My last 2 or 3 appointments have been cancelled and rescheduled to a more inconvenient time, because the doctors are so busy. Add that to the parking issues—not enough spaces and slow shuttle buses (or not enough), I am not sure I want to continue at [the cancer center] in the future. (CM4078)
 
The proximity of issues also seemed to be a factor, such that waiting and scheduling problems were more frequently reported in survey comments. It may be that patients were situationally attuned to scheduling when completing a survey, as they had just checked in for an appointment.

On the other hand, prior positive experiences could reduce the impact of negative events such that experiences that seemed extremely negative did not evoke much emotion from some patients or the patients made allowances for them. For instance, long wait times were accepted by some patients because they felt their provider gave them full attention and thus recognized that similar attention given to another patient might be the cause of their wait.
I had a great relationship with my oncologist and she filled in the gaps. Else my responses would be very different. (CR1274)
 
Patients also talked about how receiving lifesaving treatment was their priority and so they tolerated issues that others perceived as extremely negative.

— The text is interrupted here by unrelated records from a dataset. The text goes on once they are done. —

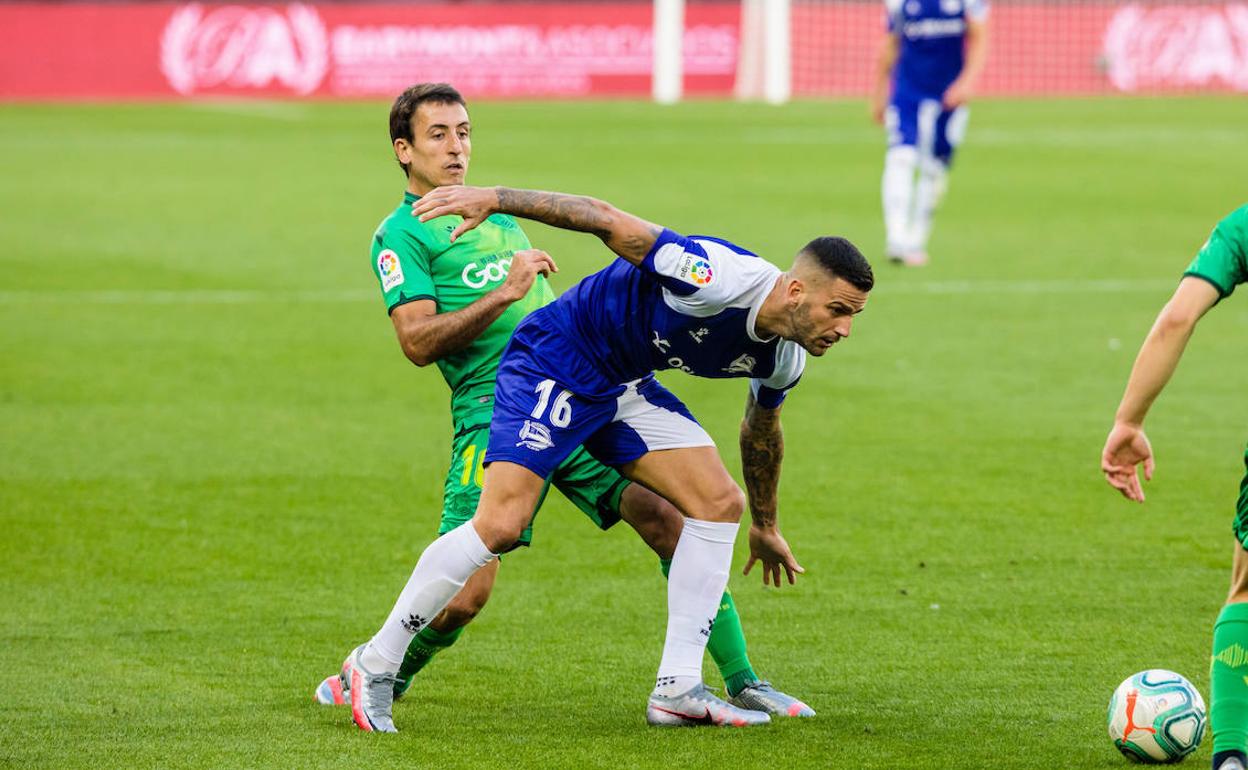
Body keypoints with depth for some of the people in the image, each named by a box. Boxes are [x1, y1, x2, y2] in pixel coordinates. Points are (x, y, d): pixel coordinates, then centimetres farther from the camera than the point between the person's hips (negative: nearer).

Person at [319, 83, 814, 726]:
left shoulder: (497, 210, 24)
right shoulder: (400, 235, 1)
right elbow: (418, 341, -11)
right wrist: (504, 294, -18)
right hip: (493, 413, -6)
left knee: (664, 515, -11)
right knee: (466, 590, -13)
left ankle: (740, 680, -5)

First, the most important aspect of treatment is the surgery and hospital care. I personally don’t mind if sometimes the office is hectic or I have long waits. I feel I was given the best treatment possible for my condition. That, by far, makes me satisfied with my care. (CR6347)
 
Patient-Stated Consequences of Emotionally Adverse Experiences

Patients and family caregivers who related an emotionally adverse experience frequently indicated some additional consequence of that experience. These included emotional consequences, such as experiencing stress, fear, anxiety, and loss of hope, and actions following those emotions, such as filing a complaint or switching care providers. These stated consequences also provided a clear indication of adverse experiences.